Assignment →
Copy out the material below verbatim, everything from the line containing "left knee: (154, 765, 38)" down to the line containing "left knee: (867, 690, 5)", both lines included.

[Extracted records]

--------

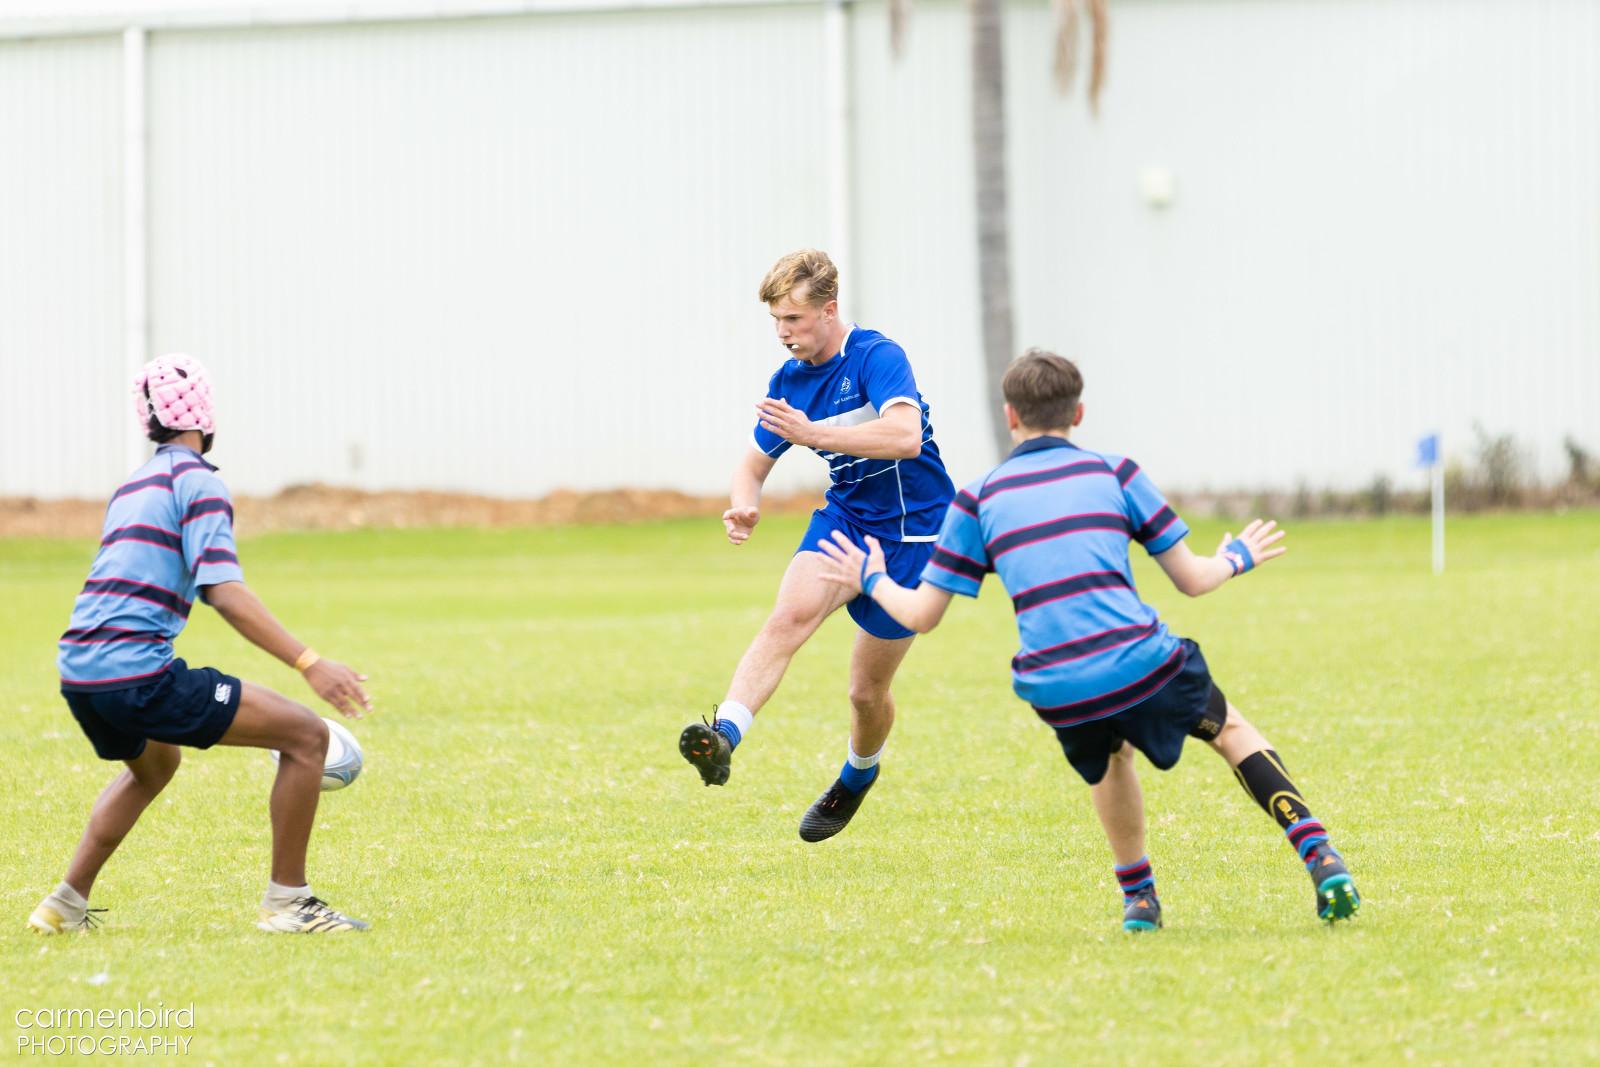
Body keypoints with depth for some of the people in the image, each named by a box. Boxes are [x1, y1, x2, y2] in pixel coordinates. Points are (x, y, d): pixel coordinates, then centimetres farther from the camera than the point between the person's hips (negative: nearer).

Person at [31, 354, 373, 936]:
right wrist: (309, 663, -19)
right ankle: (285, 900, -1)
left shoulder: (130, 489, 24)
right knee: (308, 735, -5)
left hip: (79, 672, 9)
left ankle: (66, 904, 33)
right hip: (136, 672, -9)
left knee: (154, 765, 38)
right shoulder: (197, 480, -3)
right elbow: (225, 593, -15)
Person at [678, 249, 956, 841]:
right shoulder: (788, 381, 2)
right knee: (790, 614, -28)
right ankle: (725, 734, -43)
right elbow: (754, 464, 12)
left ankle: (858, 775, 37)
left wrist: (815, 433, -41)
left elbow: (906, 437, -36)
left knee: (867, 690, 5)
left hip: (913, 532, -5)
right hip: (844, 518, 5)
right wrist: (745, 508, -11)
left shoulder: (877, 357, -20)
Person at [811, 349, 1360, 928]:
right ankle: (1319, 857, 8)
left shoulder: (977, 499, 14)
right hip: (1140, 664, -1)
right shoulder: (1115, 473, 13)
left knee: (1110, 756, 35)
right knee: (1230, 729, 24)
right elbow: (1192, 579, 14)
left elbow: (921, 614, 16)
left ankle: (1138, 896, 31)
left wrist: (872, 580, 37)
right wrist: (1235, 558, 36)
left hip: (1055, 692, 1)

--------

Exercise output →
left knee: (154, 765, 38)
right shoulder: (197, 480, -3)
right elbow: (225, 593, -15)
Person at [678, 249, 956, 841]:
right shoulder: (788, 381, 2)
right knee: (790, 614, -28)
right ankle: (725, 734, -43)
right elbow: (754, 464, 12)
left ankle: (858, 775, 37)
left wrist: (815, 433, -41)
left elbow: (906, 437, -36)
left knee: (867, 690, 5)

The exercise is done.